TASK DIRECTIONS: Among the entries below, please repeat exactly and only the lines from the line containing "fx=961.4 fy=961.4 cx=639.7" to the line containing "What can be seen at (152, 313)?", both lines included.

DATA FOR THE TASK:
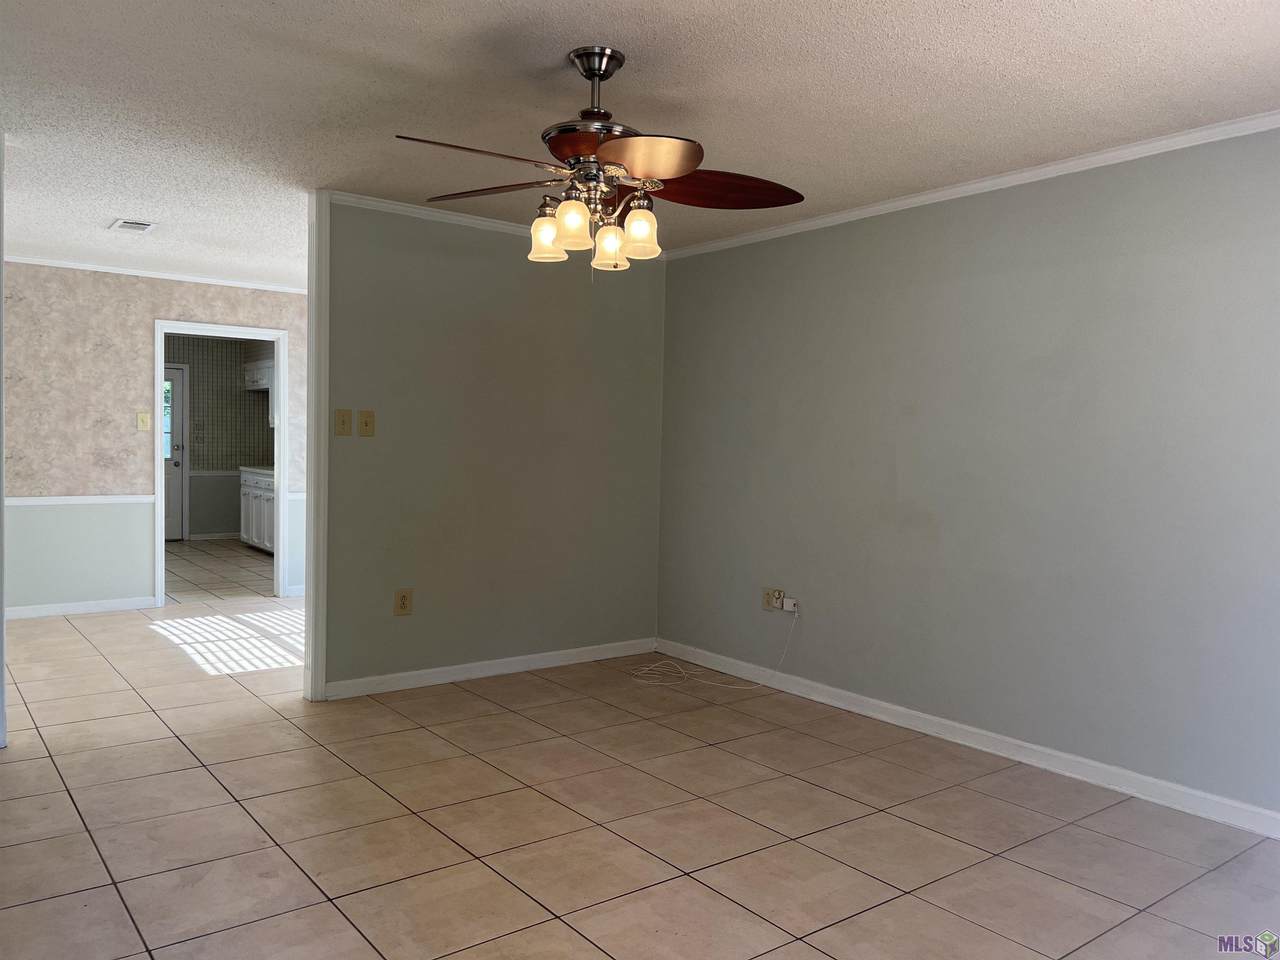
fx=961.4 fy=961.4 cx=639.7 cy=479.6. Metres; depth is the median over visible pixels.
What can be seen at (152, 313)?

--

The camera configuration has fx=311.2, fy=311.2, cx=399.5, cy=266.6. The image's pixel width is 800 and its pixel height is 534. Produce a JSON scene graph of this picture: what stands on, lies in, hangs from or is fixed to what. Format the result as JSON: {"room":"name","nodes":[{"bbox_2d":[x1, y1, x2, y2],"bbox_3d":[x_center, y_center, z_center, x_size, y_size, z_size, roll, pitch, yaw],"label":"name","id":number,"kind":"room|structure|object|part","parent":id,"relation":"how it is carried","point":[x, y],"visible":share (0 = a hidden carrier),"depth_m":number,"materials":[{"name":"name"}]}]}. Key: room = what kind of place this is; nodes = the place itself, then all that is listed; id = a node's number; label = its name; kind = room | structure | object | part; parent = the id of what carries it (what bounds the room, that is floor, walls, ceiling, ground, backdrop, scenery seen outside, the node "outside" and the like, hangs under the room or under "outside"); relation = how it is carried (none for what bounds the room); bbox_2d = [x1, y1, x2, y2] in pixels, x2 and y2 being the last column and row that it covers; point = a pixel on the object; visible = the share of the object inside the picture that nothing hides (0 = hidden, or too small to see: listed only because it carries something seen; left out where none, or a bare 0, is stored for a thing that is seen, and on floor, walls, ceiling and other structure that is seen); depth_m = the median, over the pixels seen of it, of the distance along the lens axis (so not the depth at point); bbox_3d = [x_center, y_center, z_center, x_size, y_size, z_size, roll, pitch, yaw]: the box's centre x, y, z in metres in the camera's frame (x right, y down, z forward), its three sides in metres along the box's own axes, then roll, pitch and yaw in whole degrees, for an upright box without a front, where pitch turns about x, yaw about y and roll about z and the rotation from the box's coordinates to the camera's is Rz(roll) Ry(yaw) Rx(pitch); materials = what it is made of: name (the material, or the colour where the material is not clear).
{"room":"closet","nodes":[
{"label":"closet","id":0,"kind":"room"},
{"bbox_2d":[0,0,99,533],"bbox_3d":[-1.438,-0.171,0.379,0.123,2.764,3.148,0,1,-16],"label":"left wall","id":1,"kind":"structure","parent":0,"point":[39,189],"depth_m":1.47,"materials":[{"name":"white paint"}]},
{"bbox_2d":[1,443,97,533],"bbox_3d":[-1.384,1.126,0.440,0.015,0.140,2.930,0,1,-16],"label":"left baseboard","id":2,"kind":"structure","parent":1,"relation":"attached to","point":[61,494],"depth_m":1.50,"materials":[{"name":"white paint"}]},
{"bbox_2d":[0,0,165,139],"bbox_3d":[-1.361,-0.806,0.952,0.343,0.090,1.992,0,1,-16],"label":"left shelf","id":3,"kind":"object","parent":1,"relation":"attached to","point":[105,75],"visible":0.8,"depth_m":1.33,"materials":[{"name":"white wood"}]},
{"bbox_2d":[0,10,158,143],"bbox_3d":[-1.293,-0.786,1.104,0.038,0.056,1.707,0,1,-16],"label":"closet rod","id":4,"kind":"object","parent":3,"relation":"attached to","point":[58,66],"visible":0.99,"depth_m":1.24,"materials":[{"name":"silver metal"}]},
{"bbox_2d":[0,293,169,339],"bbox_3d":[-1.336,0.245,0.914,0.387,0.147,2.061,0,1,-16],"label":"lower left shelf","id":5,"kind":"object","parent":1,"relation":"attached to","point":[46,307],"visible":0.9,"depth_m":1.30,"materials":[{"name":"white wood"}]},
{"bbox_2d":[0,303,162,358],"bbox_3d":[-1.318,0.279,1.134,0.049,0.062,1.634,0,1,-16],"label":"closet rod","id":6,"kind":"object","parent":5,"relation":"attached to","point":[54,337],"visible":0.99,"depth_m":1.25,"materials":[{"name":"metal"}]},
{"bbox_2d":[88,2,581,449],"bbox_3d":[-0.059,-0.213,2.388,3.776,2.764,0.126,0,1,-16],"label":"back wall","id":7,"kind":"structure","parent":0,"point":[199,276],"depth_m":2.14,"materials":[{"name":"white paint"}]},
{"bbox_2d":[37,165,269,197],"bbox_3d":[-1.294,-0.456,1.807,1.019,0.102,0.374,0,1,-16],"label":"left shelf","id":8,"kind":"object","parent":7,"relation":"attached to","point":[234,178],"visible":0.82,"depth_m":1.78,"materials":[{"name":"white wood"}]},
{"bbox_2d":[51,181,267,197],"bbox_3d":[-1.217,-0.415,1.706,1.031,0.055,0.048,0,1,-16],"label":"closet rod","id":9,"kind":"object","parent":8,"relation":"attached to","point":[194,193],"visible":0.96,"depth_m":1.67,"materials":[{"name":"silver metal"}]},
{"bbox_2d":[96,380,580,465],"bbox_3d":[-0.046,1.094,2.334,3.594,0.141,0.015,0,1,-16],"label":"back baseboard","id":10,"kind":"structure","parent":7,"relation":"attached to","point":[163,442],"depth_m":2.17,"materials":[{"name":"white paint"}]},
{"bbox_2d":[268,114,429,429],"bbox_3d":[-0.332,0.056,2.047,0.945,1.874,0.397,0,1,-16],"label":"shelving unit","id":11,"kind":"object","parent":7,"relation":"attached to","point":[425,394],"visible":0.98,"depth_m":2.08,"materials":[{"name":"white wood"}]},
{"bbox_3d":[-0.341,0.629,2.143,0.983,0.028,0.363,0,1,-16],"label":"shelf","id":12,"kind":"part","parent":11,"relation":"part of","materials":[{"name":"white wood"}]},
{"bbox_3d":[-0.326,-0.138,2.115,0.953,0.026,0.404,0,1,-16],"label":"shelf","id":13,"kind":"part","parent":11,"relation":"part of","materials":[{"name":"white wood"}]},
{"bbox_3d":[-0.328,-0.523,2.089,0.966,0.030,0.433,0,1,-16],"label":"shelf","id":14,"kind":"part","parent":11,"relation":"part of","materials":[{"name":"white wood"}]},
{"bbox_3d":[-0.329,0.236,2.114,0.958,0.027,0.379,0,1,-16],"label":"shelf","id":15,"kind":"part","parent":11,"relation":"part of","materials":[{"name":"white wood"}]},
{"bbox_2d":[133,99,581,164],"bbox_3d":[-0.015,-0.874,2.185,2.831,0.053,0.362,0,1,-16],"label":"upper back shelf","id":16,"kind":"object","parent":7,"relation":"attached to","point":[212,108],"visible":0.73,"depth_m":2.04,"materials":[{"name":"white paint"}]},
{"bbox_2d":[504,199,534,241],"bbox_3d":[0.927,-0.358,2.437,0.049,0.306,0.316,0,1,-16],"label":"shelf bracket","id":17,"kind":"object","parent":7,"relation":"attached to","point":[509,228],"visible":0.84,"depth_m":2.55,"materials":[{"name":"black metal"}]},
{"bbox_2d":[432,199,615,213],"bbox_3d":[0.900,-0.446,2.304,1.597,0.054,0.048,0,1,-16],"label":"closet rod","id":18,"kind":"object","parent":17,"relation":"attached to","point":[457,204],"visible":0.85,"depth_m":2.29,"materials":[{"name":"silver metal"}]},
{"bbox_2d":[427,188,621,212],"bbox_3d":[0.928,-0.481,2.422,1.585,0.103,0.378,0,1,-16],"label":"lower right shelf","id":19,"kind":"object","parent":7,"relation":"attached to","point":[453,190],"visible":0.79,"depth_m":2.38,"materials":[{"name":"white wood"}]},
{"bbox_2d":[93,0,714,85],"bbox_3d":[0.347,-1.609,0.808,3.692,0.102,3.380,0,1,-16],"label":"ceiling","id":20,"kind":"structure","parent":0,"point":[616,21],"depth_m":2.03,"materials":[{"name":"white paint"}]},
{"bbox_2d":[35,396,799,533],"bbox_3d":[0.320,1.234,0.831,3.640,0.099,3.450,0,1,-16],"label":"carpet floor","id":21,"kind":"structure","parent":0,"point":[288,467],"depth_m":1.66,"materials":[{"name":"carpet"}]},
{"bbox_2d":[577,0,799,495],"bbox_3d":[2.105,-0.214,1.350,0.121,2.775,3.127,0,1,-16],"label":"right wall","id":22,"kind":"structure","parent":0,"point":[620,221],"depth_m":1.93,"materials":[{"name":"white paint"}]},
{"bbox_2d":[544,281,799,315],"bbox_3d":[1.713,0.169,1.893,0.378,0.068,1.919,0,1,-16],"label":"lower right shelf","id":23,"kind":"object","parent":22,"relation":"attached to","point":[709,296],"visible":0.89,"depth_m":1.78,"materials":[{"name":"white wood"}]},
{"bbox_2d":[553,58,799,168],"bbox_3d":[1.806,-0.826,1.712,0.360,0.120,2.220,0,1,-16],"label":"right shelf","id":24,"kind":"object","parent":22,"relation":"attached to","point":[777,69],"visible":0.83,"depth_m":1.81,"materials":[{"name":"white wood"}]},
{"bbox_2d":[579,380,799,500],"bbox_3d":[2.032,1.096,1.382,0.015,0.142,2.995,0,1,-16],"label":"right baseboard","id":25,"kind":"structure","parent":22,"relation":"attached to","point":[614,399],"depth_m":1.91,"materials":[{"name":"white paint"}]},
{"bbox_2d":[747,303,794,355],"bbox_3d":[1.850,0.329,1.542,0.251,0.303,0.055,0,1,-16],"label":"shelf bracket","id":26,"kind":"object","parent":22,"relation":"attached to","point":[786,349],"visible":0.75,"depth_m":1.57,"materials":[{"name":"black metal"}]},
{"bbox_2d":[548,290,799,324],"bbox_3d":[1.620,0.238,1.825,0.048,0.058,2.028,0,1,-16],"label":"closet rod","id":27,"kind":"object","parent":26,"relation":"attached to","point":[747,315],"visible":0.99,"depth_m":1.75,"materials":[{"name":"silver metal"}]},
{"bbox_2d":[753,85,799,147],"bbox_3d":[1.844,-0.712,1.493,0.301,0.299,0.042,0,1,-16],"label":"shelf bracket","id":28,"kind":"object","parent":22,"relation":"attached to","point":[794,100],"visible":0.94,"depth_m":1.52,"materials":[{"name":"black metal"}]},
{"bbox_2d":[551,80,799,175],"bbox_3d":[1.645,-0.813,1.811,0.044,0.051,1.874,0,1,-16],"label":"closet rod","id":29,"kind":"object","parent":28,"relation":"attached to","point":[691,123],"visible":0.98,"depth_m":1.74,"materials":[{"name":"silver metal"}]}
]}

EXERCISE ANSWER:
fx=961.4 fy=961.4 cx=639.7 cy=479.6. Metres; depth is the median over visible pixels.
What can be seen at (152, 313)?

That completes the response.